» Information supplied
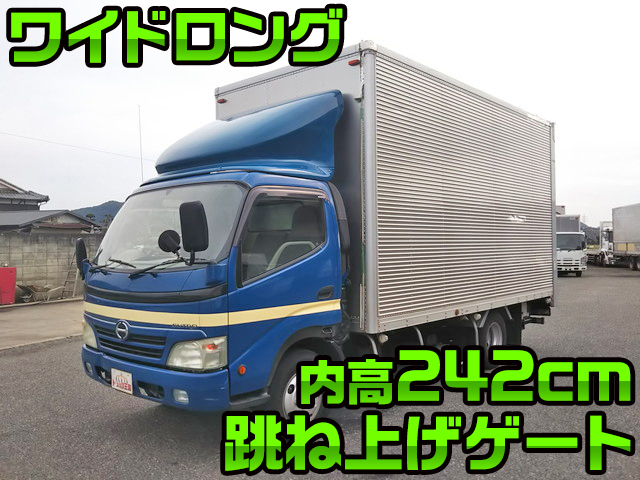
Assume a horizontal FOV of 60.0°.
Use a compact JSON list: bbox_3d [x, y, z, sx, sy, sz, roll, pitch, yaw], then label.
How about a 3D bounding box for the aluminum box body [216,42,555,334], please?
[{"bbox_3d":[1.149,-0.453,7.375,2.199,2.620,4.535,-1,-1,43],"label":"aluminum box body"}]

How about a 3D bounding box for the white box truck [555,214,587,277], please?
[{"bbox_3d":[12.578,0.326,29.174,1.780,3.080,5.100,-1,-1,14],"label":"white box truck"}]

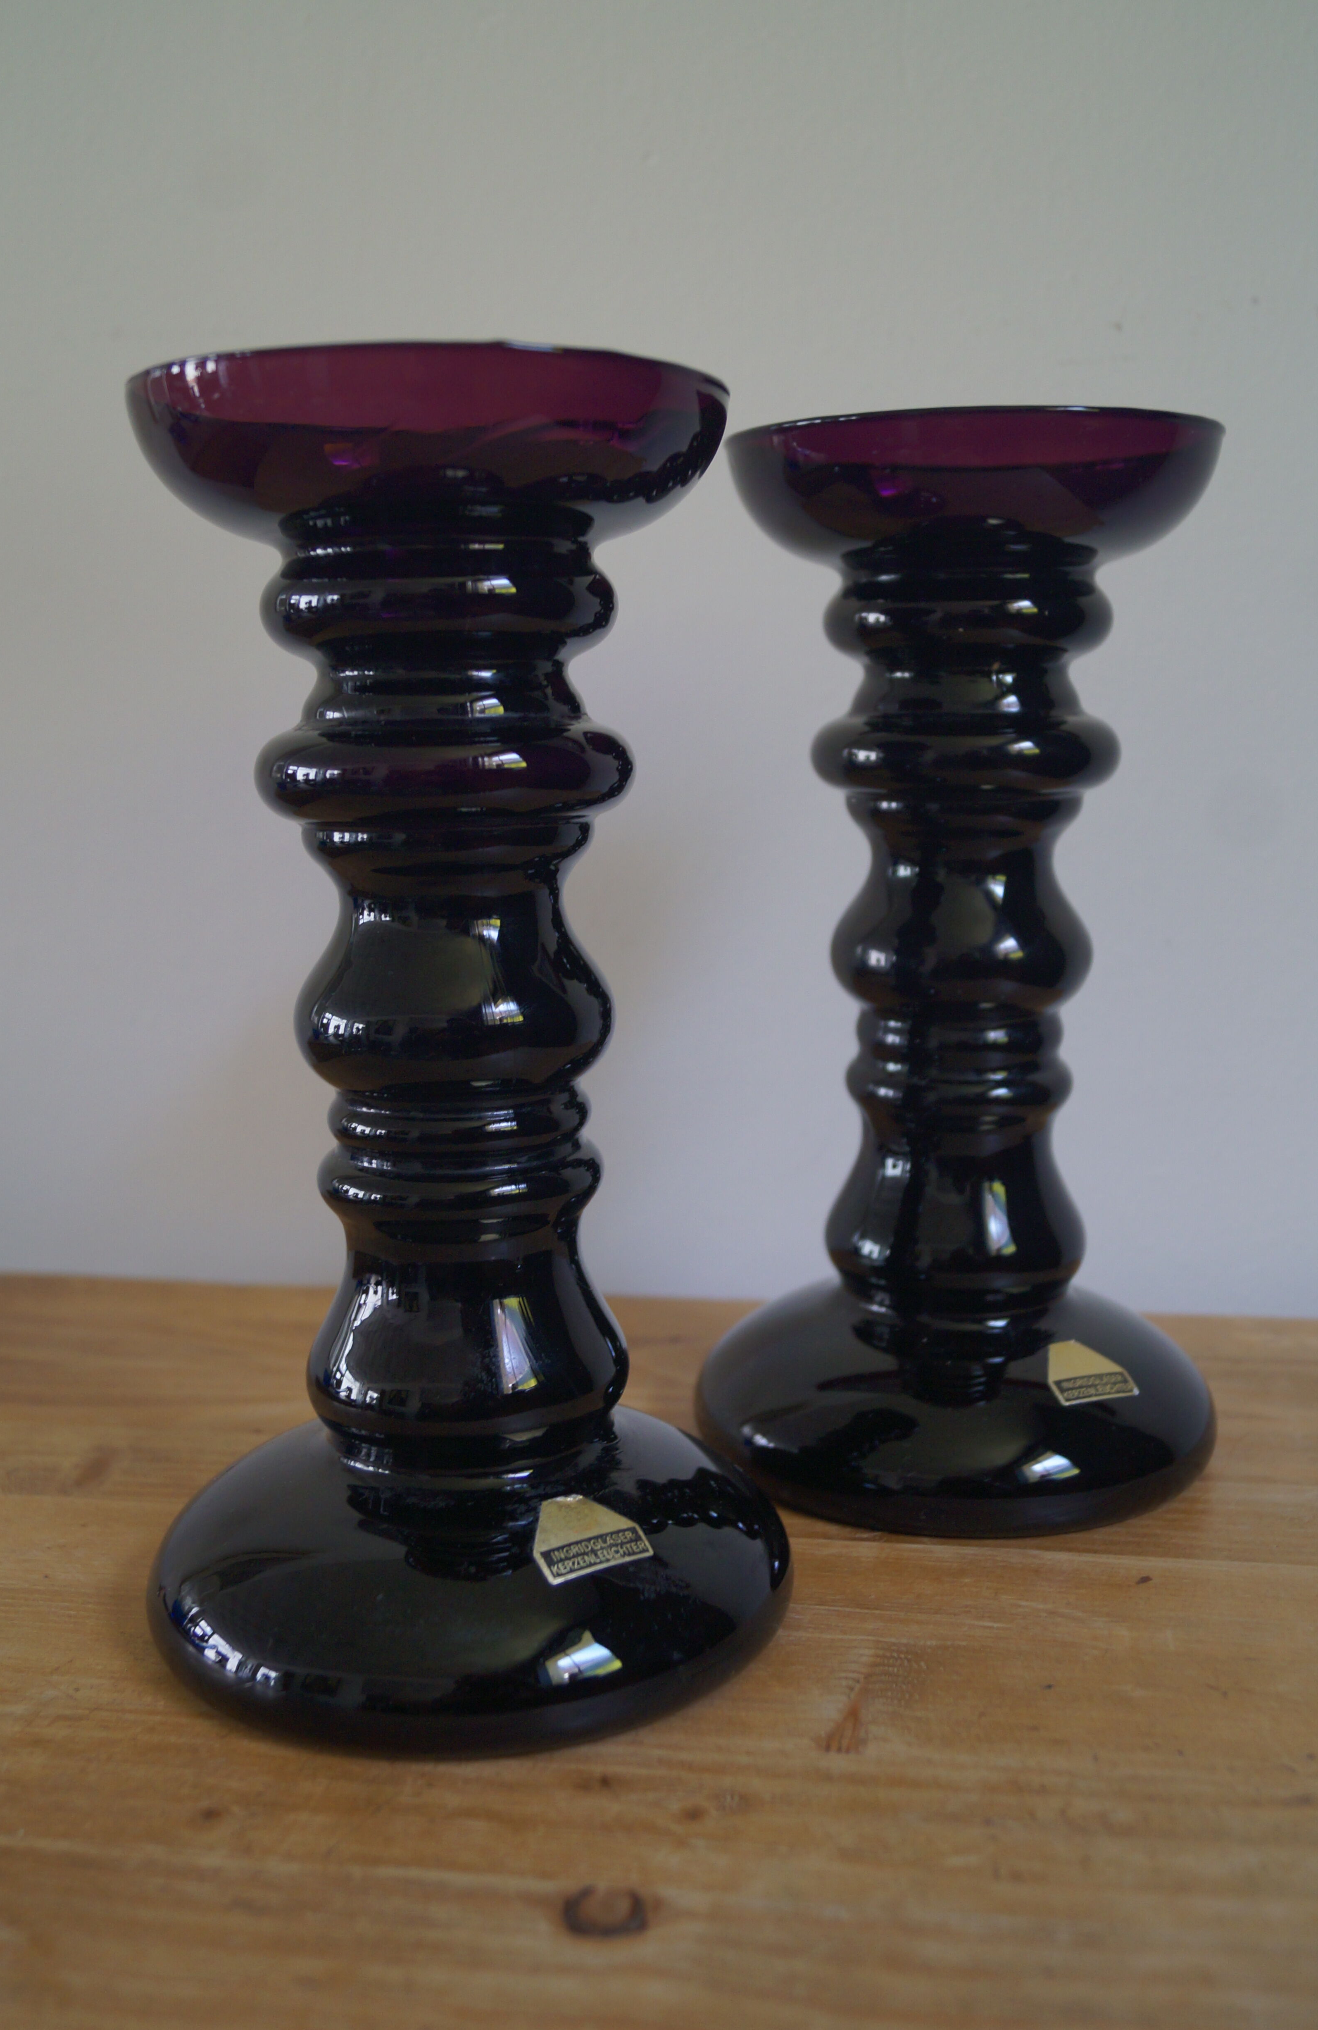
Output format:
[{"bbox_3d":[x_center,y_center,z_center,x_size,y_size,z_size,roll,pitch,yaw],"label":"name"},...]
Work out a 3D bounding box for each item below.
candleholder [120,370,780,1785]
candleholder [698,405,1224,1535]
[{"bbox_3d":[-0.037,0.008,0.375,0.121,0.239,0.121,-1,10,0],"label":"candleholder"},{"bbox_3d":[0.068,-0.008,0.458,0.120,0.239,0.120,-1,10,0],"label":"candleholder"}]

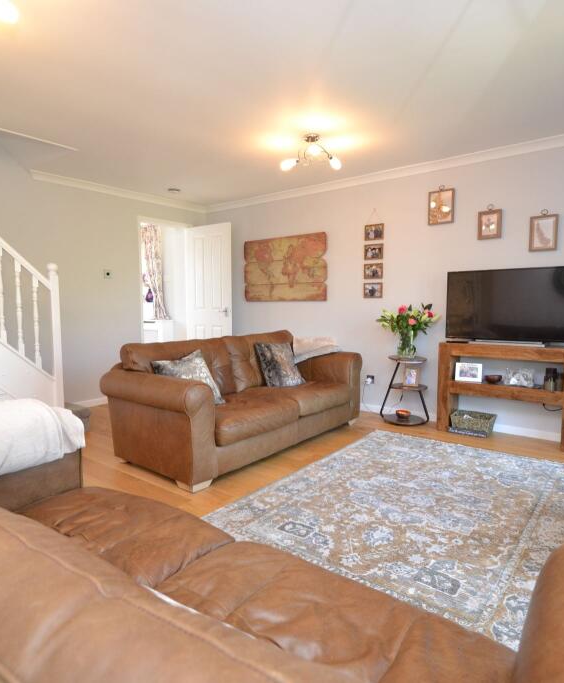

» Problem statement
Put the lines of the records above into a numbered list, skipping blank lines and leaving out the pictures.

» Written response
1. Assume a horizontal FOV of 60.0°.
2. Use a compact JSON list: bbox_3d [x, y, z, sx, sy, sz, roll, pitch, yaw], then label.
3. How about a 3D bounding box for the aluminum box body [216,42,555,334], please?
4. [{"bbox_3d":[1.149,-0.453,7.375,2.199,2.620,4.535,-1,-1,43],"label":"aluminum box body"}]
5. How about a 3D bounding box for the white box truck [555,214,587,277], please?
6. [{"bbox_3d":[12.578,0.326,29.174,1.780,3.080,5.100,-1,-1,14],"label":"white box truck"}]
7. Output format:
8. [{"bbox_3d":[x_center,y_center,z_center,x_size,y_size,z_size,roll,pitch,yaw],"label":"name"},...]
9. Work out a 3D bounding box for each item below.
10. candleholder [120,370,780,1785]
11. candleholder [698,405,1224,1535]
12. [{"bbox_3d":[-0.037,0.008,0.375,0.121,0.239,0.121,-1,10,0],"label":"candleholder"},{"bbox_3d":[0.068,-0.008,0.458,0.120,0.239,0.120,-1,10,0],"label":"candleholder"}]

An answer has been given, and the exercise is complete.